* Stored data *

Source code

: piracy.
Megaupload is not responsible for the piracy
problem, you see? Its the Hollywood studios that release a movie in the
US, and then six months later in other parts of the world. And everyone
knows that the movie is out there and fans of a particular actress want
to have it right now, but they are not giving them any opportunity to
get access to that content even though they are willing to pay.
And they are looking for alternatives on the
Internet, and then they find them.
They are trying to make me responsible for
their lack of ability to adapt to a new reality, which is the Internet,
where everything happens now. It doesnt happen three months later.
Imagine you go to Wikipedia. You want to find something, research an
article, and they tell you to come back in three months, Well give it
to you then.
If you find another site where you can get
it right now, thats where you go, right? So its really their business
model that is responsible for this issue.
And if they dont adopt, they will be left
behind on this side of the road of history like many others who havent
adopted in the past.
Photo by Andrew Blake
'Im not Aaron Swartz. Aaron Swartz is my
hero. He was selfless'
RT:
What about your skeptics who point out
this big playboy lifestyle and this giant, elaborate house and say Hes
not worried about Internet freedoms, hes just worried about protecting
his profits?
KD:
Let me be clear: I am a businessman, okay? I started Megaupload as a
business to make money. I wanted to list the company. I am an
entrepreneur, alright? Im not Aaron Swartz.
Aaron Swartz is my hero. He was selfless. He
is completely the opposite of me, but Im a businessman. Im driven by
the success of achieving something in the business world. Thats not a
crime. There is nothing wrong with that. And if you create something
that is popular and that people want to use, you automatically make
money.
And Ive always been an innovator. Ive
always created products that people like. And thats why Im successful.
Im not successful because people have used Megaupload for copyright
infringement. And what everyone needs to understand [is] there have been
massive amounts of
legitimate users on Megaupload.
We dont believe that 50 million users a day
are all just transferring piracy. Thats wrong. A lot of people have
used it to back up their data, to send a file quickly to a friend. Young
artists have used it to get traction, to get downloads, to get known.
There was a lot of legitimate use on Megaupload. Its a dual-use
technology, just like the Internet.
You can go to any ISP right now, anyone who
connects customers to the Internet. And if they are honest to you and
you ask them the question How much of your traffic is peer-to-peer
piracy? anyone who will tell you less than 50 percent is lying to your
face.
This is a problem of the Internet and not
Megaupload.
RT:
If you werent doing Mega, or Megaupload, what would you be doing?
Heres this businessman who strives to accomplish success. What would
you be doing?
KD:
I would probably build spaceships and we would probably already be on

* EXERCISE *
All entries above must be reproduced without a single change.

* WRITTEN ANSWER *
Source code

: piracy.
Megaupload is not responsible for the piracy
problem, you see? Its the Hollywood studios that release a movie in the
US, and then six months later in other parts of the world. And everyone
knows that the movie is out there and fans of a particular actress want
to have it right now, but they are not giving them any opportunity to
get access to that content even though they are willing to pay.
And they are looking for alternatives on the
Internet, and then they find them.
They are trying to make me responsible for
their lack of ability to adapt to a new reality, which is the Internet,
where everything happens now. It doesnt happen three months later.
Imagine you go to Wikipedia. You want to find something, research an
article, and they tell you to come back in three months, Well give it
to you then.
If you find another site where you can get
it right now, thats where you go, right? So its really their business
model that is responsible for this issue.
And if they dont adopt, they will be left
behind on this side of the road of history like many others who havent
adopted in the past.
Photo by Andrew Blake
'Im not Aaron Swartz. Aaron Swartz is my
hero. He was selfless'
RT:
What about your skeptics who point out
this big playboy lifestyle and this giant, elaborate house and say Hes
not worried about Internet freedoms, hes just worried about protecting
his profits?
KD:
Let me be clear: I am a businessman, okay? I started Megaupload as a
business to make money. I wanted to list the company. I am an
entrepreneur, alright? Im not Aaron Swartz.
Aaron Swartz is my hero. He was selfless. He
is completely the opposite of me, but Im a businessman. Im driven by
the success of achieving something in the business world. Thats not a
crime. There is nothing wrong with that. And if you create something
that is popular and that people want to use, you automatically make
money.
And Ive always been an innovator. Ive
always created products that people like. And thats why Im successful.
Im not successful because people have used Megaupload for copyright
infringement. And what everyone needs to understand [is] there have been
massive amounts of
legitimate users on Megaupload.
We dont believe that 50 million users a day
are all just transferring piracy. Thats wrong. A lot of people have
used it to back up their data, to send a file quickly to a friend. Young
artists have used it to get traction, to get downloads, to get known.
There was a lot of legitimate use on Megaupload. Its a dual-use
technology, just like the Internet.
You can go to any ISP right now, anyone who
connects customers to the Internet. And if they are honest to you and
you ask them the question How much of your traffic is peer-to-peer
piracy? anyone who will tell you less than 50 percent is lying to your
face.
This is a problem of the Internet and not
Megaupload.
RT:
If you werent doing Mega, or Megaupload, what would you be doing?
Heres this businessman who strives to accomplish success. What would
you be doing?
KD:
I would probably build spaceships and we would probably already be on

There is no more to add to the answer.